Beverly shook her head. “What was there to say? They knew my darkest secret. They hated me for it. I couldn’t blame them. I hated myself, too.” She settled herself back on the couch. “I was never going to be able to explain to them that the initial problems, the intractable problems, were created by both of us. That’s something most people don’t understand. I guess it’s easier to pick a side, cast blame, aspersions, whatever, than it is to appreciate the complexity of a marriage, to understand that people are a mixture of good and bad. Clio and Richard saw Dudley as the saintly victim and me as the materialistic bitch anxious to abandon her husband in his hour of need.”
“How did you know they disapproved if you never spoke to them about it?”
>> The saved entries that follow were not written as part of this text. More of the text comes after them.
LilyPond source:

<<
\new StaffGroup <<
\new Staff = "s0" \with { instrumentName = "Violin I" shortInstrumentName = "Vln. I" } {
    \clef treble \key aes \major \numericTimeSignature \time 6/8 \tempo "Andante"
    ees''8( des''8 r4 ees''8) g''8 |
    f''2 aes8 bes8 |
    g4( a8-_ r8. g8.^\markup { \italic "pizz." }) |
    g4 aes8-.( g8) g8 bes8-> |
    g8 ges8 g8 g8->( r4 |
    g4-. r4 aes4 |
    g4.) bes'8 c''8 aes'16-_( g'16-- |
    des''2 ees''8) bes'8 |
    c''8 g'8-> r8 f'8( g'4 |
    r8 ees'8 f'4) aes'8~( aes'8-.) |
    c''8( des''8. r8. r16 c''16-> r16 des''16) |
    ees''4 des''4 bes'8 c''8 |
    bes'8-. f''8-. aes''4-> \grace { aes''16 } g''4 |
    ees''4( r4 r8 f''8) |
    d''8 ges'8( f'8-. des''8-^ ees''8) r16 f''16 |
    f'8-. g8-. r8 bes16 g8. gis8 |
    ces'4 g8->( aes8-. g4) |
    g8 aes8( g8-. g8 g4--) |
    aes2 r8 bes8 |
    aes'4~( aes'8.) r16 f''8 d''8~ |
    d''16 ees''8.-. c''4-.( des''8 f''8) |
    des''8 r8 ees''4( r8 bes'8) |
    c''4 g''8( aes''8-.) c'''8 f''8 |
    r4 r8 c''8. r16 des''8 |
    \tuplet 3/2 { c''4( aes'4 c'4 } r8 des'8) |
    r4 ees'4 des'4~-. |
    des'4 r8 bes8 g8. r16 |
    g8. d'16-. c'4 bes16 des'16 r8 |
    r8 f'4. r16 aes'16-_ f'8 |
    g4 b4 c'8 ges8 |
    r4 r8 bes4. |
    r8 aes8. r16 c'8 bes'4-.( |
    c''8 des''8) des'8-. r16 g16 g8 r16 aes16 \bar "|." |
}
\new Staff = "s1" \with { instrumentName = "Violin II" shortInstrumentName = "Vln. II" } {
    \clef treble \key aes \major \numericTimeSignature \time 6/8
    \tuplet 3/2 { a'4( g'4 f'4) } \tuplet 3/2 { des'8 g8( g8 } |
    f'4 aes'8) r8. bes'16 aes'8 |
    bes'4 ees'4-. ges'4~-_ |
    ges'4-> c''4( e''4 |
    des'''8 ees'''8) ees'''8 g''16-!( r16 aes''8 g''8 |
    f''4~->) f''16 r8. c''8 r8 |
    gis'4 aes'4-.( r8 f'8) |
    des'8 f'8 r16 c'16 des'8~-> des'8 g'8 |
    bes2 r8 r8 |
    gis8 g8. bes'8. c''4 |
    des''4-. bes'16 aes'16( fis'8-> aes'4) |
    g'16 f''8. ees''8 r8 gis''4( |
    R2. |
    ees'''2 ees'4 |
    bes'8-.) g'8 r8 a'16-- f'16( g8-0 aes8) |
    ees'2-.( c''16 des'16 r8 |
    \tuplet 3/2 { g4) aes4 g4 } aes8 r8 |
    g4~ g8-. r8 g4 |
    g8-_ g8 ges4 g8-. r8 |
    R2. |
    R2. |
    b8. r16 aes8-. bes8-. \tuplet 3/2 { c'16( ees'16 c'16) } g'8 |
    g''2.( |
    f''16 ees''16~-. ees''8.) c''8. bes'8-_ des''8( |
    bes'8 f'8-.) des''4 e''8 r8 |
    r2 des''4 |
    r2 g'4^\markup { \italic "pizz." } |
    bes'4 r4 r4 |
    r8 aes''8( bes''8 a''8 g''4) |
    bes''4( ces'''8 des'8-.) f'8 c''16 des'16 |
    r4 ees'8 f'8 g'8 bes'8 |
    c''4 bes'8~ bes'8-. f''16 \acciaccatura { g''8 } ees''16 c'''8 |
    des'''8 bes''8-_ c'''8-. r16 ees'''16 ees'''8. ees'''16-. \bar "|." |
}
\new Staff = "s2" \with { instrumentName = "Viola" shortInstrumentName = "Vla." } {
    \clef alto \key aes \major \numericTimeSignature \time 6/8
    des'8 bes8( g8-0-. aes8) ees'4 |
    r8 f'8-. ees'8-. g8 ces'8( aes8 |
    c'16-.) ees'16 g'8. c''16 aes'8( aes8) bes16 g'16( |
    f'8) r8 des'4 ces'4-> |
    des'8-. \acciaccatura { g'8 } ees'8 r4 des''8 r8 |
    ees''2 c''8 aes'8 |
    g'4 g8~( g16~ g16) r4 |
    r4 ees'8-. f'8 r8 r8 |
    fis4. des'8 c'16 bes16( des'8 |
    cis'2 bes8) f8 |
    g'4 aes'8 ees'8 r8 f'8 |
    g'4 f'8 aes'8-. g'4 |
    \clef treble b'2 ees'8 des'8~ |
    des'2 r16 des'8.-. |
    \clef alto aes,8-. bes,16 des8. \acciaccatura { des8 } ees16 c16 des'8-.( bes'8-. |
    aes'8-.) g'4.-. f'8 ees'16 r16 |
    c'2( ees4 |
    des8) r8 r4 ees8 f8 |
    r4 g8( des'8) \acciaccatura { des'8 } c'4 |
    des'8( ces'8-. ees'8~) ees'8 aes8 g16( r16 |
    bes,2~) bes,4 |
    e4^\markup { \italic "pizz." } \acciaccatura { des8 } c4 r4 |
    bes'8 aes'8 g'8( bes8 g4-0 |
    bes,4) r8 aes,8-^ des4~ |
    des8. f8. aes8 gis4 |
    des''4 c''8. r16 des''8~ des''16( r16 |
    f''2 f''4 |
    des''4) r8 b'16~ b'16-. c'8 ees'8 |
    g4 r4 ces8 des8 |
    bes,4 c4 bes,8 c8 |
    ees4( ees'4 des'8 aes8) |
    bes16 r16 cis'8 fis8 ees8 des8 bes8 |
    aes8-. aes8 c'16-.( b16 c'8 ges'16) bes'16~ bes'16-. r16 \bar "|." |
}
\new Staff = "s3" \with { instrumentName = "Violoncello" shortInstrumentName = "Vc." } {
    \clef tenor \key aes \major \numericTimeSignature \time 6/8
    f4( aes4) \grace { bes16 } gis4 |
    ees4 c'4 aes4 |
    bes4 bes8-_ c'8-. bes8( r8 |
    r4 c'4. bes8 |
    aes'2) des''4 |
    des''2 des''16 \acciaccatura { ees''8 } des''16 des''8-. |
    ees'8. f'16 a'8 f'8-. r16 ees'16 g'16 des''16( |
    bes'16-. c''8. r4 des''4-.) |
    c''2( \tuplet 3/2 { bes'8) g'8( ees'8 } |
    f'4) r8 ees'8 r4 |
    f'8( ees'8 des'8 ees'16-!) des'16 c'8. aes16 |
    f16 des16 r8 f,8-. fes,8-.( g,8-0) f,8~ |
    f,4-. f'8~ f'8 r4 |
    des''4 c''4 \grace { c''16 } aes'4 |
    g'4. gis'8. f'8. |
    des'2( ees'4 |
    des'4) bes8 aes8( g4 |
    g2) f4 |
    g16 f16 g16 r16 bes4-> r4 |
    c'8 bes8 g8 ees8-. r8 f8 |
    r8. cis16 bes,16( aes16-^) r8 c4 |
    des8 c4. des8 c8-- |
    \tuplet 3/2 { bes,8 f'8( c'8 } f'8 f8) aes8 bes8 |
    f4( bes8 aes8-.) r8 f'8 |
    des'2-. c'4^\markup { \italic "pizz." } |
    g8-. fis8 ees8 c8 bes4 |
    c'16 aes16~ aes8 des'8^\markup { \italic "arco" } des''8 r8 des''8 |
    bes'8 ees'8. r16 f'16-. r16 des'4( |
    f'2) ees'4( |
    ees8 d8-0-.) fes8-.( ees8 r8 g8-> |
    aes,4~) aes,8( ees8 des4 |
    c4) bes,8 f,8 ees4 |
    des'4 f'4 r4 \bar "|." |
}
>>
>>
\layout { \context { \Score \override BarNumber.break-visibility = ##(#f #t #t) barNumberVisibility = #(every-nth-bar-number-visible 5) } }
“I knew. At first, I got the cold shoulder. I’d hear of their parties, ones that a year earlier I’d have been invited to without question even if Dudley was too sick to accompany me. Before he died, they would’ve found an extra man to sit next to me, but I didn’t get shit afterward. Clio stopped returning my calls. If I invited them to something, she’d tell me they were busy, had plans. It was always polite, but formal. She’d send a no
te with their regrets, as if we hardly knew each other. After Richard’s stroke, it got worse. Clio started talking, telling people I killed Dudley, even if not literally, that I was responsible for his death, that I’d made the last months of his life miserable. I don’t know whether she relayed the whole business with the insurance, but I assume she did. That’s when virtually all the invitations started drying up. Here I was, alone, and friends that I’d seen for years didn’t call, didn’t include me. The only parties I ever went to were the huge ones, the ones where you invite virtually everyone you know. Those don’t mean anything. It’s not like the hosts care whether you’re there. They just fulfill all their social obligations at once.” She gulped her drink, swilling the liquid in her mouth before swallowing.
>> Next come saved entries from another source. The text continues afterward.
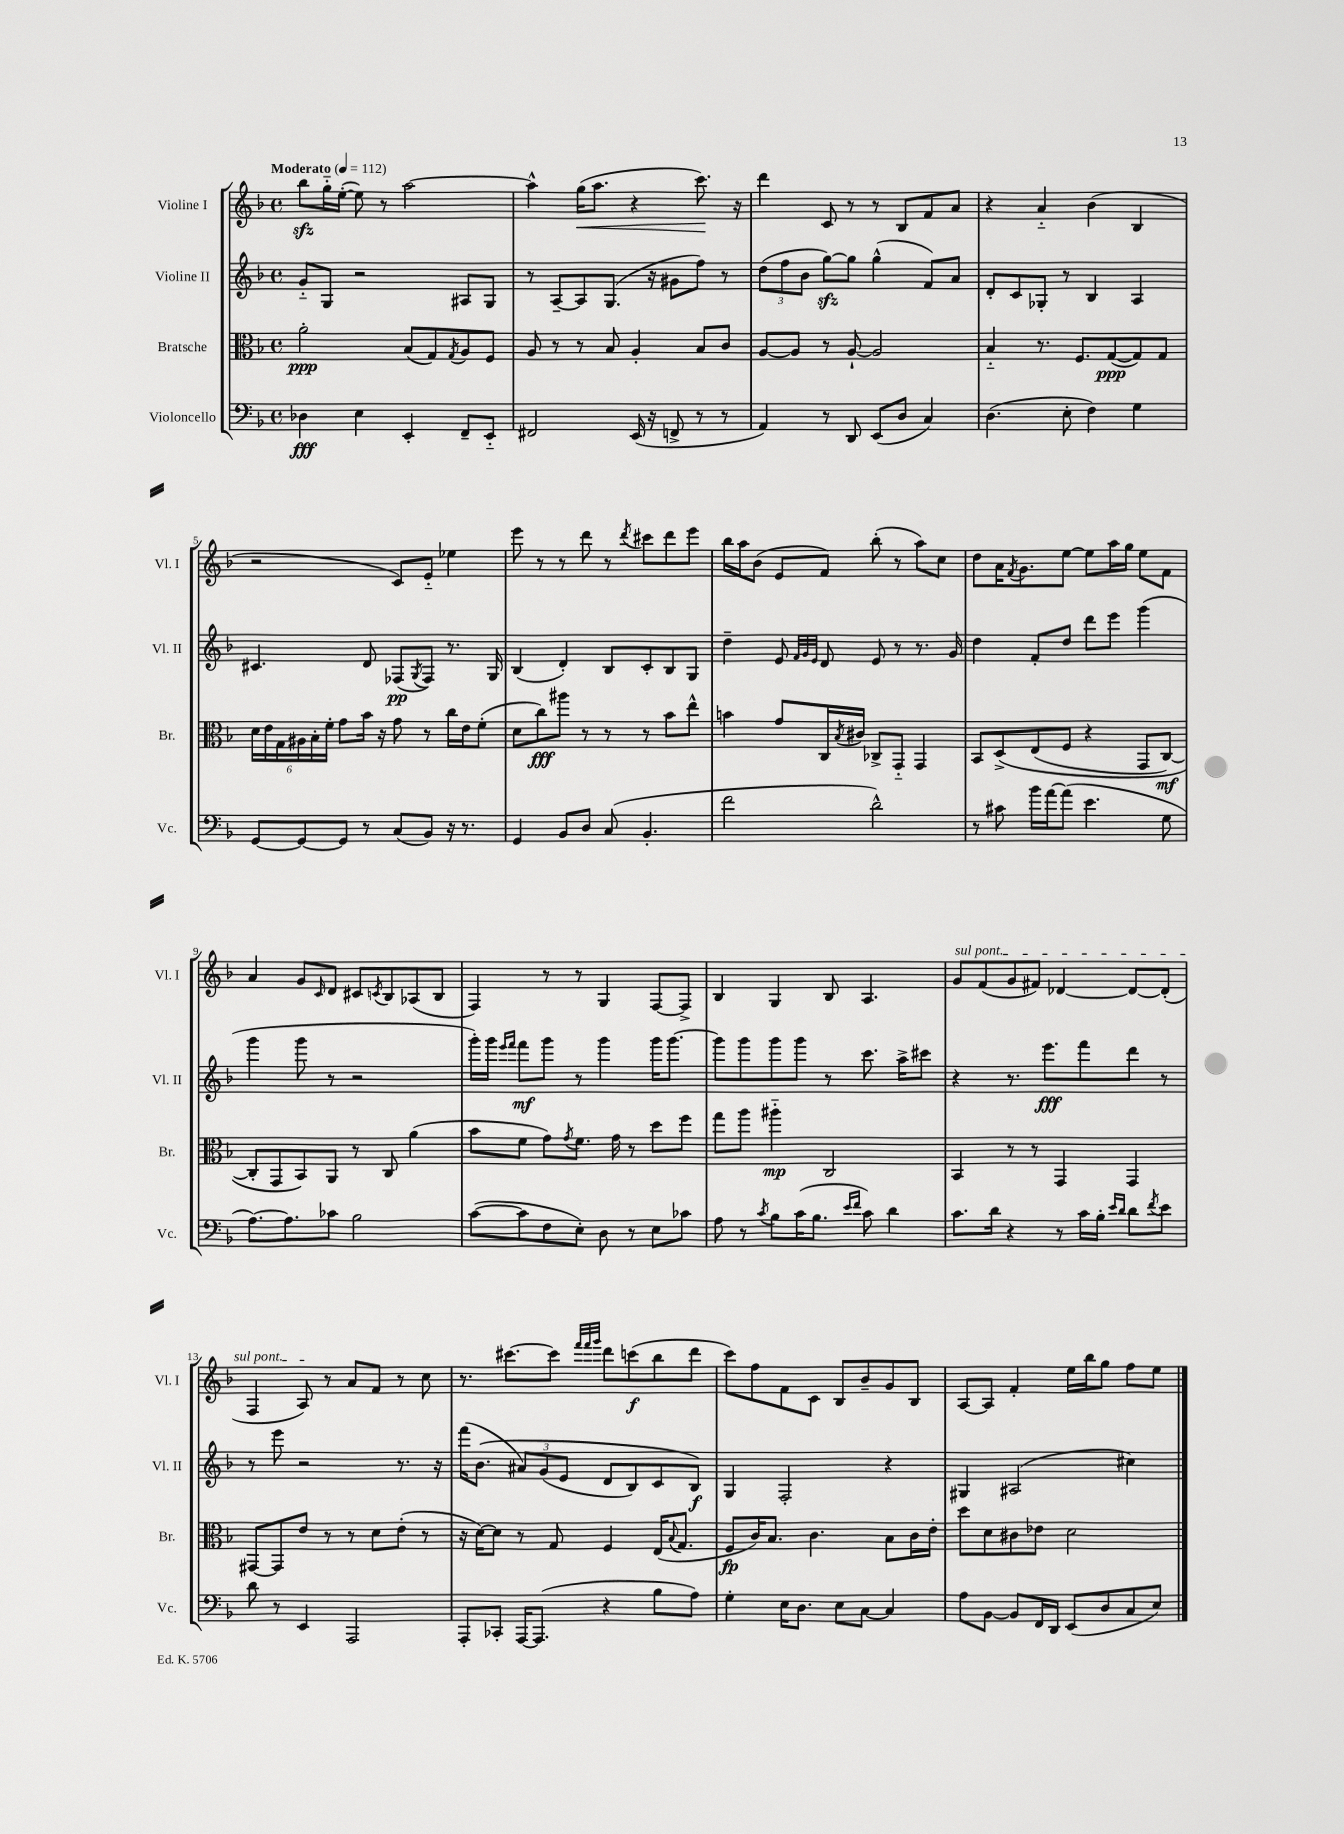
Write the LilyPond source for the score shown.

<<
\new StaffGroup <<
\new Staff = "s0" \with { instrumentName = "Violine I" shortInstrumentName = "Vl. I" } {
    \clef treble \key f \major \defaultTimeSignature \time 4/4 \tempo "Moderato" 4 = 112
    bes''8\sfz g''16-_ e''16~-.( e''8) r8 a''2~ |
    a''4-^ g''16\<( a''8. r4 c'''8.\!) r16 |
    d'''4 c'8 r8 r8 bes8 f'8 a'8 |
    r4 a'4-_ bes'4( bes4 |
    r2 c'8) e'8-_ ees''4 |
    e'''8 r8 r8 d'''8 r8 \acciaccatura { d'''8 } cis'''8 d'''8 e'''8 |
    bes''16 a''16 bes'8( e'8 f'8) bes''8-.( r8 a''8) c''8 |
    d''8 a'16 \acciaccatura { f'8 } g'8. e''8~ e''8 a''16 g''16 e''8 f'8 |
    a'4 g'8 \grace { c'16 } d'8 cis'8 \acciaccatura { c'8 } bes8 aes8( bes8 |
    f4) r8 r8 g4 f8~ f8-> |
    bes4 g4 bes8 a4. |
    \once \override TextSpanner.bound-details.left.text = \markup { \italic "sul pont." } g'8\startTextSpan f'8( g'8 fis'8) des'4~ des'8~ des'8-.( |
    f4 a8\stopTextSpan) r8 a'8 f'8 r8 c''8 |
    r8. cis'''8.~ cis'''8 \grace { f'''32 f'''32 g'''32 } d'''8 c'''8\f( bes''8 d'''8 |
    c'''8) f''8 f'8 c'8 bes8 bes'8-- g'8 bes8 |
    a8~ a8 f'4-. e''16 bes''16 g''8 f''8 e''8 \bar "|." |
}
\new Staff = "s1" \with { instrumentName = "Violine II" shortInstrumentName = "Vl. II" } {
    \clef treble \key f \major \defaultTimeSignature \time 4/4
    g'8-_ g8 r2 ais8 g8 |
    r8 a8~-- a8 g8.( r16 gis'8 f''8) r8 |
    \tuplet 3/2 { d''8( f''8 bes'8 } g''8~\sfz) g''8 g''4-^( f'8) a'8 |
    d'8-. c'8 ges8-. r8 bes4 a4 |
    cis'4. d'8 fes8\pp( \acciaccatura { g8 } fes8) r8. g16 |
    bes4( d'4-.) bes8 c'8-. bes8 g8 |
    d''4-- e'8 \grace { f'32 g'32 e'32 } d'8 e'8 r8 r8. g'16 |
    d''4 f'8-. d''8 d'''8 e'''8 g'''4( |
    g'''4 g'''8 r8 r2 |
    g'''16-.) g'''16 \grace { e'''16 f'''16 } f'''8\mf g'''8 r8 g'''4 g'''16 g'''8.~ |
    g'''8 g'''8 g'''8 g'''8 r8 c'''8. a''16-> cis'''8 |
    r4 r8. e'''8.\fff f'''8 d'''8 r8 |
    r8 e'''8 r2 r8. r16 |
    f'''16( bes'8.\( \tuplet 3/2 { ais'8) g'8( e'8 } d'8 bes8) c'8 bes8\f\) |
    g4 f2-. r4 |
    gis4 ais2( cis''4) \bar "|." |
}
\new Staff = "s2" \with { instrumentName = "Bratsche" shortInstrumentName = "Br." } {
    \clef alto \key f \major \defaultTimeSignature \time 4/4
    a'2-.\ppp bes8( g8) \acciaccatura { g8 } a8 f8 |
    a8 r8 r8 bes8 a4-. bes8 c'8 |
    a8~ a8 r8 a8~-! a2 |
    bes4-_ r8. f8. g8~\ppp( g8) g8 |
    \tuplet 6/4 { d'16 e'16 g16 ais16 bes16-. f'16-. } g'8 bes'16 r16 g'8 r8 c''16 e'16 f'8-.( |
    d'8 c''8\fff) ais''8 r8 r8 r8 bes'8 e''8-^ |
    b'4 g'8 c16 \acciaccatura { bes8 } cis'16 ces8-> g,8-_ g,4 |
    bes,8 d8->\( e8( f8 r4 g,8 c8~\mf) |
    c8-. g,8 bes,8\) a,8 r8 c8 a'4( |
    bes'8 f'8 g'8) \acciaccatura { g'8 } f'8. g'16 r8 d''8 f''8 |
    g''8 a''8 ais''4-_\mp c2 |
    bes,4 r8 r8 g,4 g,4 |
    gis,8~ gis,8 e'8 r8 r8 d'8 e'8-.( r8 |
    r16 d'16~) d'8 r8 g8 f4 e16( \appoggiatura { bes8 } g8. |
    f8\fp c'16) bes8. c'4. bes8 c'16 e'16-. |
    d''8 d'8 cis'8 ees'8 d'2 \bar "|." |
}
\new Staff = "s3" \with { instrumentName = "Violoncello" shortInstrumentName = "Vc." } {
    \clef bass \key f \major \defaultTimeSignature \time 4/4
    des4\fff e4 e,4-. f,8-- e,8-_ |
    fis,2 e,16( r16 f,8-> r8 r8 |
    a,4) r8 d,8 e,8( d8 c4) |
    d4.( e8-. f4) g4 |
    g,8~ g,8~ g,8 r8 c8( bes,8) r16 r8. |
    g,4 bes,8 d8 c8( bes,4.-. |
    f'2 d'2-^) |
    r8 cis'8 bes'16 a'16~ a'8( e'4. g8 |
    a8.~) a8. ces'8 bes2 |
    c'8~( c'8 f8 e8-.) d8 r8 e8 ces'8 |
    a8 r8 \acciaccatura { c'8 } bes8 c'16( bes8. \grace { e'16 f'16 } c'8) d'4 |
    c'8. d'16 r4 r8 c'16 bes16-. \grace { e'16 d'16 } d'8 \acciaccatura { f'8 } e'8 |
    d'8 r8 e,4 a,,2 |
    a,,8-. ces,8-. a,,16~ a,,8.( r4 bes8 a8) |
    g4-. e16 d8. e8 c8~ c4 |
    a8 bes,8~ bes,8 f,16 d,16 e,8( d8 c8 e8) \bar "|." |
}
>>
>>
“One time, last summer, I planned a dinner. Forty people seated. Engraved invitations, custom tablecloths, the works. I figured I’d splurge and really do things right. You know, have a party that people talk about for at least a few days afterward. One person, or rather, one couple, accepted the invitation. Everyone else said no. And I’d mailed the invitations six weeks in advance. That nearly killed me.” Beverly stared down at her newly filled glass and spoke into it. Her voice seemed magnified. “I wasn’t going to go through that again this year. I decided that after a cocktail party that the Von Fursts threw. I heard Clio had been on a new gossip spree about me. I couldn’t believe there wasn’t room for two of us in this community, and I thought I should try to stand up for myself, establish some boundaries. I knew she wouldn’t return a call, so one day in early June I followed her home from the Fair Lawn Country Club and confronted her in her driveway. Was she surprised to see me! The look on her face, eyes bugged. I actually think she was scared for a moment. But she kept her composure. Invited me in to talk. Clio was honest, I’ll give her that. She told me she thought I was selfish. She loved Dudley and couldn’t accept what I’d done, which seemed even worse to her now that she was dealing with her own husband’s illness. It was an unpleasant conversation. We were both awkward. I was probably defensive and angry. She was smug and self-righteous, you know how she can be. Could be,” Beverly corrected herself. “Like she was the perfect wife. But I felt better about the situation afterward. We sort of agreed to a truce, a moratorium. Our tennis game on the Fourth was the first time we’d spoken to each other since that afternoon. We played tennis. We passed briefly on the porch. And that was the last I saw of her.”